**ABOUT THIS EXERCISE**
Please copy each line from the entries that contains the string "Brooks".

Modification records

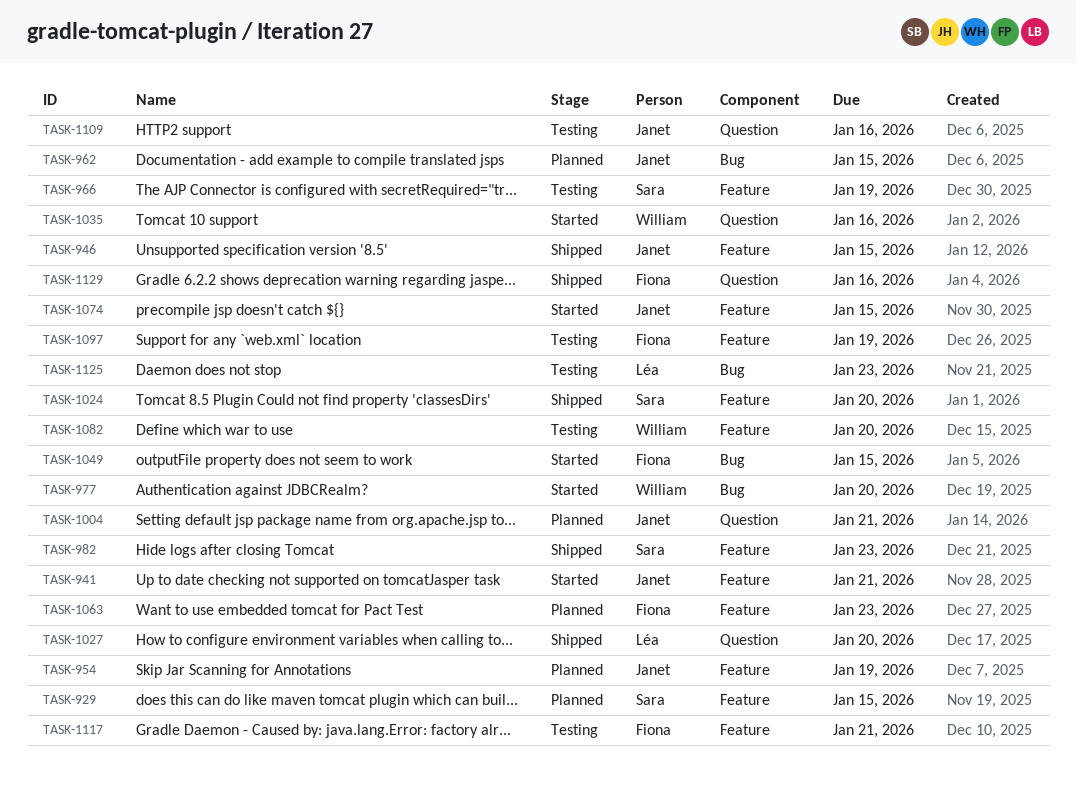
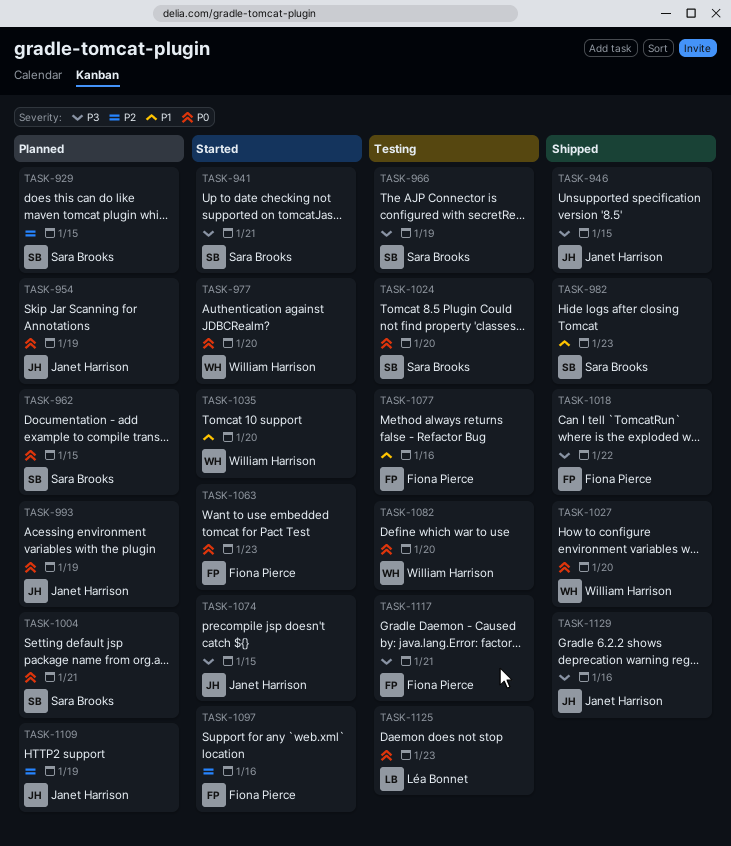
TASK-941, owner: Janet Harrison -> Sara Brooks
TASK-962, owner: Janet Harrison -> Sara Brooks
TASK-993: none -> present
TASK-1004, owner: Janet Harrison -> Sara Brooks
TASK-1018: none -> present
TASK-1024, status: Shipped -> Testing
TASK-1027, owner: Léa Bonnet -> William Harrison
TASK-1035, due: Jan 16 -> Jan 20
TASK-1049: present -> none
TASK-1063, status: Planned -> Started
TASK-1077: none -> present
TASK-1097, status: Testing -> Started
TASK-1097, due: Jan 19 -> Jan 16
TASK-1109, status: Testing -> Planned
TASK-1109, due: Jan 16 -> Jan 19
TASK-1129, owner: Fiona Pierce -> Janet Harrison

**SOLUTION BELOW**
TASK-941, owner: Janet Harrison -> Sara Brooks
TASK-962, owner: Janet Harrison -> Sara Brooks
TASK-1004, owner: Janet Harrison -> Sara Brooks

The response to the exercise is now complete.